-- Problem requirements --
Take the records from their first line up to and including the line with "Kanopi Membran Jakarta Barat Gratis Desain", and substitute "Listas de música" for "Listas musicales". Write out those lines again with nothing else altered.

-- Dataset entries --
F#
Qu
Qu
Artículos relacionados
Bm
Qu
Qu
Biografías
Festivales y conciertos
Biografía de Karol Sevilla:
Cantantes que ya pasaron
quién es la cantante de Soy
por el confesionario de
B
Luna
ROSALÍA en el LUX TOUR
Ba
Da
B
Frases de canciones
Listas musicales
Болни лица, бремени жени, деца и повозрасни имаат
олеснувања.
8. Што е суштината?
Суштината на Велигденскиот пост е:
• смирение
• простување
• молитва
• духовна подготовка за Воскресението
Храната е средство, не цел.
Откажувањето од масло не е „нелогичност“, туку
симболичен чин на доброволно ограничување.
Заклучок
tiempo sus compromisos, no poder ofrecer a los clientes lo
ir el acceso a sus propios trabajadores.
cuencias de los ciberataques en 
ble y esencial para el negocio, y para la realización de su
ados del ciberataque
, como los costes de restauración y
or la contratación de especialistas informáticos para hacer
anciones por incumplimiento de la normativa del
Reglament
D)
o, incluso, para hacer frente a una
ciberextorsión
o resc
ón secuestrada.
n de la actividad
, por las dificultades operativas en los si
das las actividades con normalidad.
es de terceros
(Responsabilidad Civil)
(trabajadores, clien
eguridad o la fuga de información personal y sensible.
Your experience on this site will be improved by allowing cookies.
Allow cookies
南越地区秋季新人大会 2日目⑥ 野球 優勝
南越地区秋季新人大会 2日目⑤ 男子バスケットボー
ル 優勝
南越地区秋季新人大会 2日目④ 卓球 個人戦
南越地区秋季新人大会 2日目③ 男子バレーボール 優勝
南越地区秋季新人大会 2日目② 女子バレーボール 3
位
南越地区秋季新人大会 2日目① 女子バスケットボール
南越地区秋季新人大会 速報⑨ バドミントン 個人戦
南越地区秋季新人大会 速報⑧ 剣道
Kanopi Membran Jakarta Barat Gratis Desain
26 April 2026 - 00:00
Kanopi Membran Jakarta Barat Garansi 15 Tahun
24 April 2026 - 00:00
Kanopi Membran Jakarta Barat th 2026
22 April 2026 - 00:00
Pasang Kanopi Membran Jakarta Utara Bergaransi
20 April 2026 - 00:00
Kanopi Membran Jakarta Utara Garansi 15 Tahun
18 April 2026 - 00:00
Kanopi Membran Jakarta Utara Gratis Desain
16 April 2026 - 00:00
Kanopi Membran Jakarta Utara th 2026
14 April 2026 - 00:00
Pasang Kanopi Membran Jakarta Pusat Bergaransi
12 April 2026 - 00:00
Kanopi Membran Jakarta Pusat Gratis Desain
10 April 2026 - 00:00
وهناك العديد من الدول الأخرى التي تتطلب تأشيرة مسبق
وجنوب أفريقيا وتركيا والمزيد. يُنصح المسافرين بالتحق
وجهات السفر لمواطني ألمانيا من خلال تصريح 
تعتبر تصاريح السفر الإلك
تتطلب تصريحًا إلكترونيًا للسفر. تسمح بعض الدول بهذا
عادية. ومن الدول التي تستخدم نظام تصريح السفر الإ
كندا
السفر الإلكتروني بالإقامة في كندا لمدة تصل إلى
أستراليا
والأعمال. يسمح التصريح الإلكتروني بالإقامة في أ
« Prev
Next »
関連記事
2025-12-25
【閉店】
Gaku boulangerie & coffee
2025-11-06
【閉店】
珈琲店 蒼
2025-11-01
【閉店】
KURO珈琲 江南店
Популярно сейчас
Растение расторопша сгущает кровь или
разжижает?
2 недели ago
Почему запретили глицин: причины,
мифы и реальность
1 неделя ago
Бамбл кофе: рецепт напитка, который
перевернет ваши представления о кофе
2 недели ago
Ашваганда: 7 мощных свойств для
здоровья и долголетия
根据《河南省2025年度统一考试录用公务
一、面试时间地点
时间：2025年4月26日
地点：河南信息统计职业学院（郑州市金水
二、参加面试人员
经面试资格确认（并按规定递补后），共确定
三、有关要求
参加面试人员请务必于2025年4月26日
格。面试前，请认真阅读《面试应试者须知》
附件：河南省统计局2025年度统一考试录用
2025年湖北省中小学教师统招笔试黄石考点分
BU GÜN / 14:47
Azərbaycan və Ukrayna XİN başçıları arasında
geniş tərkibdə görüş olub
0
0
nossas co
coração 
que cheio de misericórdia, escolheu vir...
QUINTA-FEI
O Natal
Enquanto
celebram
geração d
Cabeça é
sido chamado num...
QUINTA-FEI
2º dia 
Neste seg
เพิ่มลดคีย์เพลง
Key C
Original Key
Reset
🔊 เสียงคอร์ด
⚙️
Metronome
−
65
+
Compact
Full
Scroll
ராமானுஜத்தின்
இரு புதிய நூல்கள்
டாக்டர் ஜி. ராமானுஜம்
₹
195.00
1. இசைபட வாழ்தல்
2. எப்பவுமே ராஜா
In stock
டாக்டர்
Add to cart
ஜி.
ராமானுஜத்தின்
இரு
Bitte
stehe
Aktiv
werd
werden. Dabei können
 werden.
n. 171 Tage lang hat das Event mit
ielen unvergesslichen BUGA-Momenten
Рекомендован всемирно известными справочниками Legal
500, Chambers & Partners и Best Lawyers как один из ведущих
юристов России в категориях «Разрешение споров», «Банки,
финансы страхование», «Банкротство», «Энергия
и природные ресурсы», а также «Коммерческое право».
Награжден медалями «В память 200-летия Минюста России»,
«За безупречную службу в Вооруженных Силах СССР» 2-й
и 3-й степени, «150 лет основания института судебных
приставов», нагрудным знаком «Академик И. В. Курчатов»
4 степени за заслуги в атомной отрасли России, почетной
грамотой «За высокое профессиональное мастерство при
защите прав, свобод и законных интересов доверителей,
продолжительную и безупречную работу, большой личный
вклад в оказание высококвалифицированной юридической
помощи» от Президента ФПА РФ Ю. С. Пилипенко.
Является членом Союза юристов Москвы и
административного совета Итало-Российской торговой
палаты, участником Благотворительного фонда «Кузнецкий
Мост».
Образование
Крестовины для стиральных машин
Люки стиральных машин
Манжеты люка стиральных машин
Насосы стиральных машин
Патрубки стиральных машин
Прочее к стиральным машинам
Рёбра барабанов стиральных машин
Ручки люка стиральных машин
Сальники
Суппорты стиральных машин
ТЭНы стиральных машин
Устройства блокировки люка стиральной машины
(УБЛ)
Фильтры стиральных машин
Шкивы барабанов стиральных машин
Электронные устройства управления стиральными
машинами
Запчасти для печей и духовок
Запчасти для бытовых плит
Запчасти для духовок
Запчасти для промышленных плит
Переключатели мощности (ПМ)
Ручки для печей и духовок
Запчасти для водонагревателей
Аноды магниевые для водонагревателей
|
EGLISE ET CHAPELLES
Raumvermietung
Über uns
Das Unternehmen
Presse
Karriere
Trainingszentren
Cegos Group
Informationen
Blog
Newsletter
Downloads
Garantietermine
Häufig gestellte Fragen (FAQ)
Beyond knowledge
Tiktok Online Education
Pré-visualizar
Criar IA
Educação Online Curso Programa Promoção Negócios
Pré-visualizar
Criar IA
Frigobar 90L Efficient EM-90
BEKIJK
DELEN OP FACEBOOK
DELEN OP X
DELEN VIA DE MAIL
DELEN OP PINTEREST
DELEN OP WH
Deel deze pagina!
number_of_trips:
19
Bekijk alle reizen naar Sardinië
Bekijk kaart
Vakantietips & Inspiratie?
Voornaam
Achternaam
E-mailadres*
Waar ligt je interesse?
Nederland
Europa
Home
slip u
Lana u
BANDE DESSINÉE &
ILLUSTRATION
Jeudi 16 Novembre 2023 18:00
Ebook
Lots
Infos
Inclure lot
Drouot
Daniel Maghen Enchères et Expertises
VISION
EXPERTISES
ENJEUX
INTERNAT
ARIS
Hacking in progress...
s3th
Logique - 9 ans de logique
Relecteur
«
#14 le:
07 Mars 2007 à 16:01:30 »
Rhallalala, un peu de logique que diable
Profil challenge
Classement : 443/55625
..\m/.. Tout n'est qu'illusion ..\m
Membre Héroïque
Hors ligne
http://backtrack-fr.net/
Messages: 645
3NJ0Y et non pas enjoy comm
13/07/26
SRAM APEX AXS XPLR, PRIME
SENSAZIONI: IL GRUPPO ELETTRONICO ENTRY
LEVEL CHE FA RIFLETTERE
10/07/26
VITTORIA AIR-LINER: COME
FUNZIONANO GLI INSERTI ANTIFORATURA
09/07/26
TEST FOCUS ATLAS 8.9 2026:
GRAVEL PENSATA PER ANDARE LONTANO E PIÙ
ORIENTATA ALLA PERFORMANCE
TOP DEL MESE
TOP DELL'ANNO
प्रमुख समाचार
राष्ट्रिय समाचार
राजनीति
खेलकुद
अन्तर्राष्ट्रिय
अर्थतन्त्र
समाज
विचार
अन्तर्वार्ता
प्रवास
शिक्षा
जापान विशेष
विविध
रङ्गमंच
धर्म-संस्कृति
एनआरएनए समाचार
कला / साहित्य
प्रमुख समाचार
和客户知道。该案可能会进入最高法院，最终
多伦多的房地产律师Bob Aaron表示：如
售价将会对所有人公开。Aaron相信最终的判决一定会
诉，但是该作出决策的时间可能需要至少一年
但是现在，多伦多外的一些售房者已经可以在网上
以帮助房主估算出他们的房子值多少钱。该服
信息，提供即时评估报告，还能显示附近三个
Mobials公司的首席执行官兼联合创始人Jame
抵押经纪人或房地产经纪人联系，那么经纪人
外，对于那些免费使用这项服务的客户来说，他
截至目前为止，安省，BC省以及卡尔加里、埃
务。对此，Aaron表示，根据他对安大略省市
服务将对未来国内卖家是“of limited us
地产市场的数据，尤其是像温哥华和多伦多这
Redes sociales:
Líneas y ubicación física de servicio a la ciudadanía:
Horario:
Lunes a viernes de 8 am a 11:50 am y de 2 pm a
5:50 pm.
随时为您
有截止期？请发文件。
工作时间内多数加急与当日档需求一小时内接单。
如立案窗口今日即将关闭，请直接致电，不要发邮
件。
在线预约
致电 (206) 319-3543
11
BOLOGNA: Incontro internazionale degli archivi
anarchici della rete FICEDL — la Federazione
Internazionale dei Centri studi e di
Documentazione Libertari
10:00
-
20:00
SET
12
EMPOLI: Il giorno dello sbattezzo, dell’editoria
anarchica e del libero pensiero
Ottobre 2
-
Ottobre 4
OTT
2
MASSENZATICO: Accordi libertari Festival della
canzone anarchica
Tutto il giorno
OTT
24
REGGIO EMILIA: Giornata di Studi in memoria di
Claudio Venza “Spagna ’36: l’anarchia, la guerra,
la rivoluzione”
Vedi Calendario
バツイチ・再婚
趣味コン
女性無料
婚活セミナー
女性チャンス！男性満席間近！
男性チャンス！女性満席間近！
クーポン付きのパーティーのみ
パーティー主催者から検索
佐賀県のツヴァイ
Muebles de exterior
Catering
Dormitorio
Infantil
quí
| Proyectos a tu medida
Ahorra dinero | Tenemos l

-- Answer section --
F#
Qu
Qu
Artículos relacionados
Bm
Qu
Qu
Biografías
Festivales y conciertos
Biografía de Karol Sevilla:
Cantantes que ya pasaron
quién es la cantante de Soy
por el confesionario de
B
Luna
ROSALÍA en el LUX TOUR
Ba
Da
B
Frases de canciones
Listas de música
Болни лица, бремени жени, деца и повозрасни имаат
олеснувања.
8. Што е суштината?
Суштината на Велигденскиот пост е:
• смирение
• простување
• молитва
• духовна подготовка за Воскресението
Храната е средство, не цел.
Откажувањето од масло не е „нелогичност“, туку
симболичен чин на доброволно ограничување.
Заклучок
tiempo sus compromisos, no poder ofrecer a los clientes lo
ir el acceso a sus propios trabajadores.
cuencias de los ciberataques en 
ble y esencial para el negocio, y para la realización de su
ados del ciberataque
, como los costes de restauración y
or la contratación de especialistas informáticos para hacer
anciones por incumplimiento de la normativa del
Reglament
D)
o, incluso, para hacer frente a una
ciberextorsión
o resc
ón secuestrada.
n de la actividad
, por las dificultades operativas en los si
das las actividades con normalidad.
es de terceros
(Responsabilidad Civil)
(trabajadores, clien
eguridad o la fuga de información personal y sensible.
Your experience on this site will be improved by allowing cookies.
Allow cookies
南越地区秋季新人大会 2日目⑥ 野球 優勝
南越地区秋季新人大会 2日目⑤ 男子バスケットボー
ル 優勝
南越地区秋季新人大会 2日目④ 卓球 個人戦
南越地区秋季新人大会 2日目③ 男子バレーボール 優勝
南越地区秋季新人大会 2日目② 女子バレーボール 3
位
南越地区秋季新人大会 2日目① 女子バスケットボール
南越地区秋季新人大会 速報⑨ バドミントン 個人戦
南越地区秋季新人大会 速報⑧ 剣道
Kanopi Membran Jakarta Barat Gratis Desain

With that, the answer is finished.